Pharmaceutics. 2020 Mar 23;12(3):286. doi: 10.3390/pharmaceutics12030286.

Abstract

Tuberculosis (TB) is a major cause of childhood death. Despite the startling statistics, it is neglected globally as evidenced by treatment and clinical care schemes, mostly extrapolated from studies in adults. The objective of this study was to formulate and evaluate a reconstitutable dry suspension (RDS) containing isoniazid, a first-line anti-tubercular agent used in the treatment and prevention of TB infection in both children and adults. The RDS formulation was prepared by direct dispersion emulsification of an aqueous-lipid particulate interphase coupled with lyophilization and dry milling. The RDS appeared as a cream-white free-flowing powder with a semi-crystalline and microparticulate nature. Isoniazid release was characterized with an initial burst up to 5 minutes followed by a cumulative release of 67.88% ± 1.88% (pH 1.2), 60.18% ± 3.33% (pH 6.8), and 49.36% ± 2.83% (pH 7.4) over 2 hours. An extended release at pH 7.4 and 100% drug liberation was achieved within 300 minutes.
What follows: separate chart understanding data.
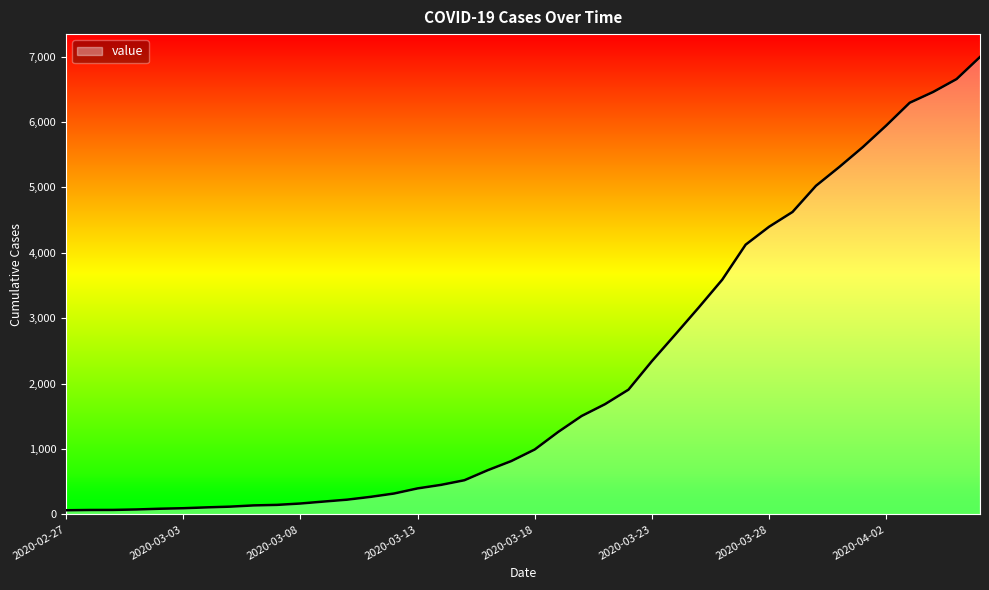

List the labels in order of value, largest first.

2020-04-06, 2020-04-05, 2020-04-04, 2020-04-03, 2020-04-02, 2020-04-01, 2020-03-31, 2020-03-30, 2020-03-29, 2020-03-28, 2020-03-27, 2020-03-26, 2020-03-25, 2020-03-24, 2020-03-23, 2020-03-22, 2020-03-21, 2020-03-20, 2020-03-19, 2020-03-18, 2020-03-17, 2020-03-16, 2020-03-15, 2020-03-14, 2020-03-13, 2020-03-12, 2020-03-11, 2020-03-10, 2020-03-09, 2020-03-08, 2020-03-07, 2020-03-06, 2020-03-05, 2020-03-04, 2020-03-03, 2020-03-02, 2020-03-01, 2020-02-29, 2020-02-28, 2020-02-27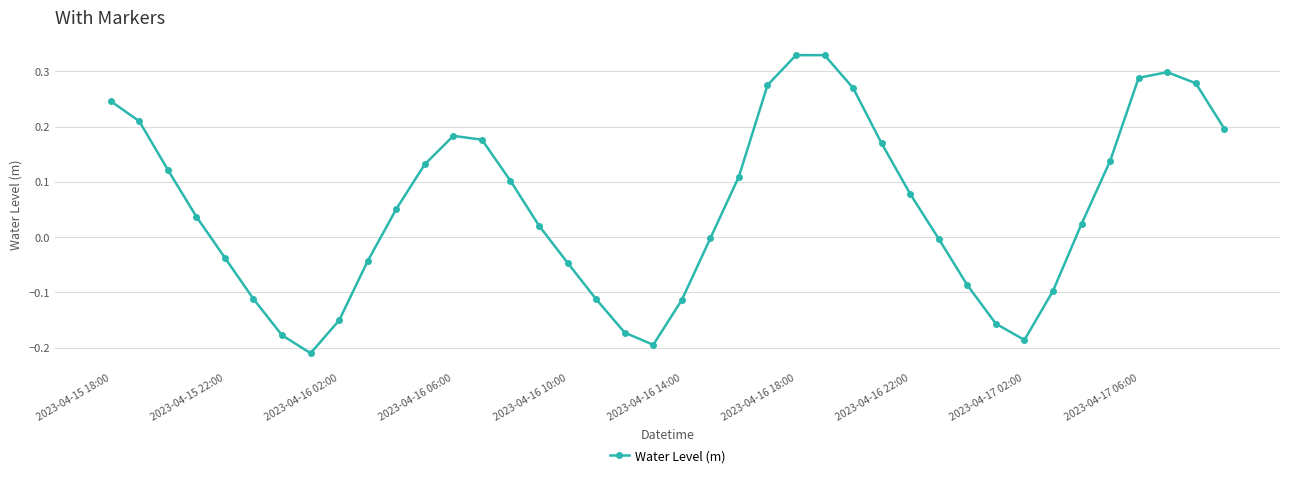

What is the difference between the second highest and minimum values?

0.5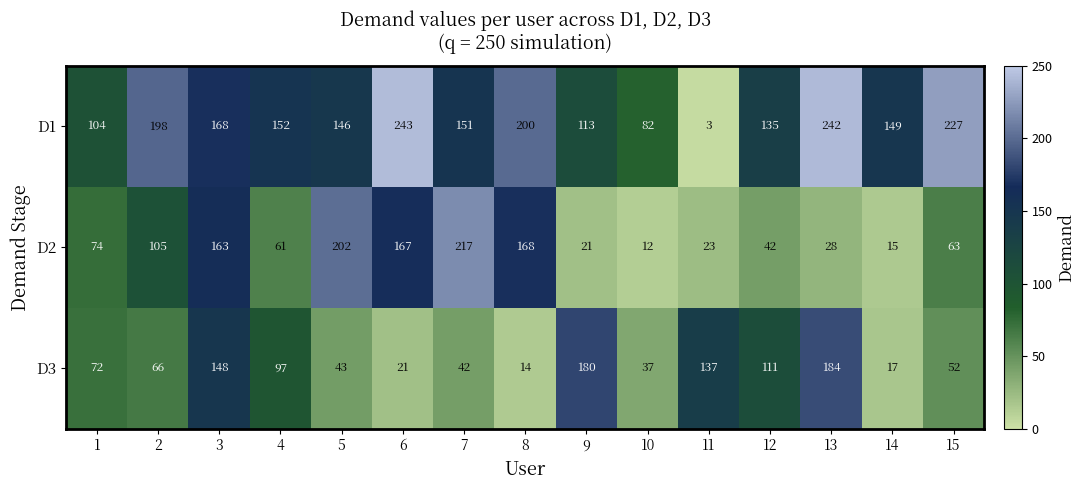

Read the D1 value at 12.

135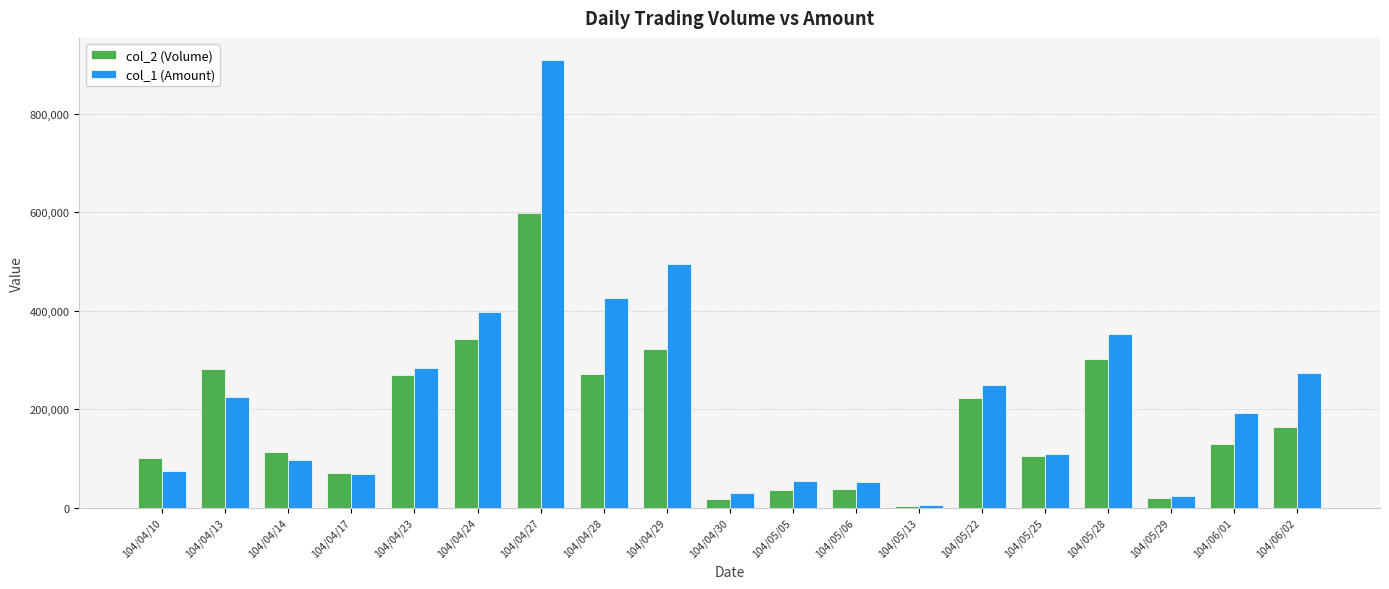

What is the minimum value for col_2 (Volume)?

4000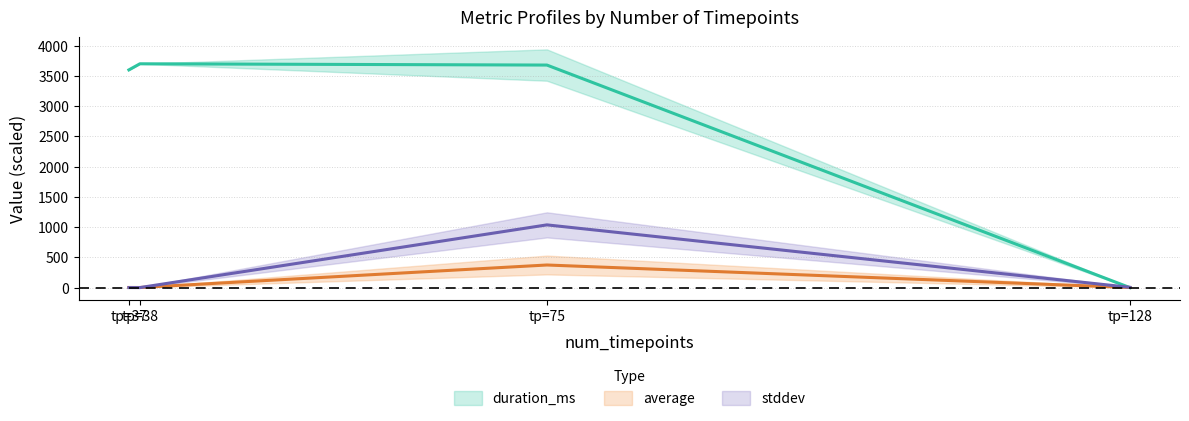

Which series has the widest spread of values?

duration_ms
The generated release profile best fitted the zero order kinetics (R2 = 0.976). RDS was re-dispersible and remained stable in the dried and reconstituted states over 4 months and 11 days, respectively, under common storage conditions.

Keywords: direct emulsification; isoniazid; microparticulate; pediatric drug delivery; polymer-lipid; reconstitutable dry suspension; tuberculosis.